Because it's only me who believes in me
by Michelle S
I had not have an easy childhood. My family had money problems and my father wss very abusive and an alcoholic. My mom got me when she was 17 and my sister when she was 18. Her parents died because of cancer when she was 14 so she got us because I think she wanted to build her own family because she didn't have one.
When I was 4 years old, we finally escaped from my abusive father and got into an home for woman where they are safe in an other country. Then I met my stepfather (now Exhusband of her) who also wasn't the best. He cheated after 4 years marriage on my mom and left us.
So basically I am now nearly 18 years old and my family consists of my mom, my 2 younger sister and me. Yes I wish I had a grandma or grandpa, you know just to see howbit feels. Or I always wished for a dad (Addidtionaly like the daughter-father-relationships in the movies!!), but you know I accept my life how it is.
But the point is, I would not accept if my future would go on like this. I had depression when I was 13 till 15 years old, and I never had many friends in school because I wasn't "normal" (I never was interested in the topics my schoolmates talked about.

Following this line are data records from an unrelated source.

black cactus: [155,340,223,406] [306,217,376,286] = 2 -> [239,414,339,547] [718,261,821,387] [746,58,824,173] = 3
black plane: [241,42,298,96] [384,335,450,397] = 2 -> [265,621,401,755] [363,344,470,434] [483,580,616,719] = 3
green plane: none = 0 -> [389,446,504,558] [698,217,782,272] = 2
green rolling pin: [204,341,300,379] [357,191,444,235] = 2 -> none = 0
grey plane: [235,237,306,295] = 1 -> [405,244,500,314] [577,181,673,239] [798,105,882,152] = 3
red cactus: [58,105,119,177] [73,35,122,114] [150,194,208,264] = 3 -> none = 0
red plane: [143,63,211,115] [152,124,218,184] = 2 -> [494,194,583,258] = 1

I always preferred to think about my future ) and I never want to feel like that again.
I am talented girl and I believe in myself that I can achieve my goal.
Now my dreams are firstly losing weight so that I feel confident
And finishing my school wirh only A's.
Then I want to go study filmpoduction or direction (to motivate other people with my movies) on an famous university in germany.
Those are my dreams, and I believe in me that I will achieve them. I will.
I want to show to everyone who thought that I am nothing and to the people in my past who left me and my family , what they miss. I want to make sure, that they remember me, and be scared to leave their now close friends and family members at the moment.
The point of why I told you about my past is, that no matter who you once were or where you are now, you can always unconditionally believe in yourself and prove one day in your lifetime to your haters, that they are just the haters and you the artist. The Artist of your life. So start your masterpiece.